• Instructions for the task
Rewrite the text of the items below with every "THUMBSUP" changed to "ThumbsUp" and everything else left as it is. Leave the pictures out of your answer.

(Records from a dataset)
════

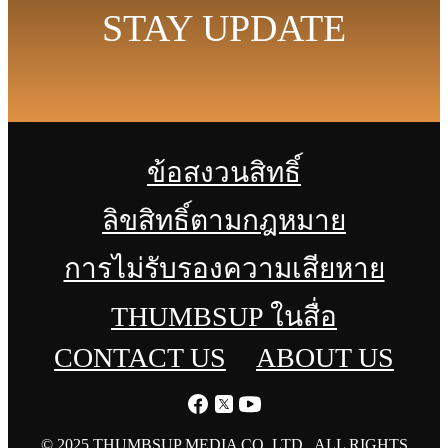
STAY UPDATE
ข้อสงวนสิทธิ์
ลิขสิทธิ์ตามกฎหมาย
การไม่รับรองความเสียหาย
THUMBSUP ในสื่อ
CONTACT US
ABOUT US
© 2025 THUMBSUP MEDIA CO.,LTD., ALL RIGHTS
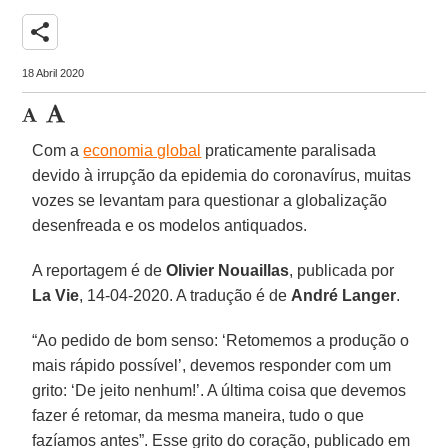
share
18 Abril 2020
Com a
economia global
praticamente paralisada
devido à irrupção da epidemia do coronavírus, muitas
vozes se levantam para questionar a globalização
desenfreada e os modelos antiquados.
A reportagem é de
Olivier Nouaillas
, publicada por
La Vie
, 14-04-2020. A tradução é de
André Langer
.
“Ao pedido de bom senso: ‘Retomemos a produção o
mais rápido possível’, devemos responder com um
grito: ‘De jeito nenhum!’. A última coisa que devemos
fazer é retomar, da mesma maneira, tudo o que
fazíamos antes”. Esse grito do coração, publicado em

════

• Written answer
STAY UPDATE
ข้อสงวนสิทธิ์
ลิขสิทธิ์ตามกฎหมาย
การไม่รับรองความเสียหาย
ThumbsUp ในสื่อ
CONTACT US
ABOUT US
© 2025 ThumbsUp MEDIA CO.,LTD., ALL RIGHTS
share
18 Abril 2020
Com a
economia global
praticamente paralisada
devido à irrupção da epidemia do coronavírus, muitas
vozes se levantam para questionar a globalização
desenfreada e os modelos antiquados.
A reportagem é de
Olivier Nouaillas
, publicada por
La Vie
, 14-04-2020. A tradução é de
André Langer
.
“Ao pedido de bom senso: ‘Retomemos a produção o
mais rápido possível’, devemos responder com um
grito: ‘De jeito nenhum!’. A última coisa que devemos
fazer é retomar, da mesma maneira, tudo o que
fazíamos antes”. Esse grito do coração, publicado em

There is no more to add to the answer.